▶ [Objectif] Reproduisez intégralement le passage sur la chimie des matériaux, sans rien y modifier.

L’interaction naturelle avec les autres sous-disciplines de la chimie a fait évoluer la synthèse des matériaux : la fonctionnalisation de surface et l’auto-organisation de matériaux inorganiques divisés nécessitent des compétences en chimie moléculaire et en matière molle. Les très récents travaux sur le stockage électrochimique de l’énergie montrent l’importance des interactions entre chimistes du solide inorganique et polyméristes. Un autre exemple est l’utilisation par quasiment tous les laboratoires de chimie des matériaux de calculs de structure électronique de type DFT comme outils de simulation, de prédiction de nouvelles phases, voire de modélisation de propriétés fonctionnelles.

▶ [Matériel fourni]
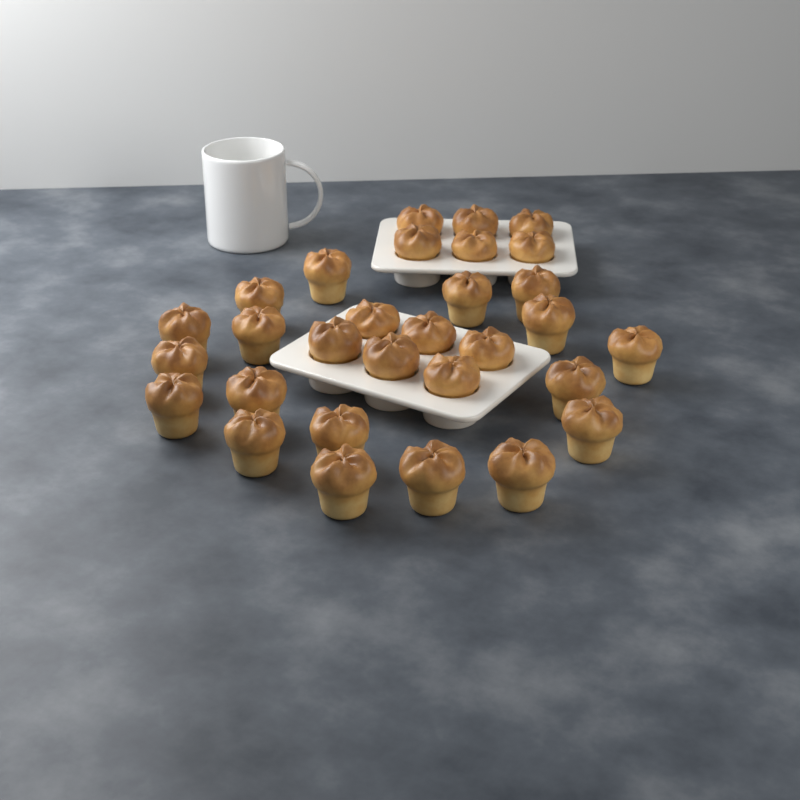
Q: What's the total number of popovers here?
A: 30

▶ [Solution complète]
L’interaction naturelle avec les autres sous-disciplines de la chimie a fait évoluer la synthèse des matériaux : la fonctionnalisation de surface et l’auto-organisation de matériaux inorganiques divisés nécessitent des compétences en chimie moléculaire et en matière molle. Les très récents travaux sur le stockage électrochimique de l’énergie montrent l’importance des interactions entre chimistes du solide inorganique et polyméristes. Un autre exemple est l’utilisation par quasiment tous les laboratoires de chimie des matériaux de calculs de structure électronique de type DFT comme outils de simulation, de prédiction de nouvelles phases, voire de modélisation de propriétés fonctionnelles.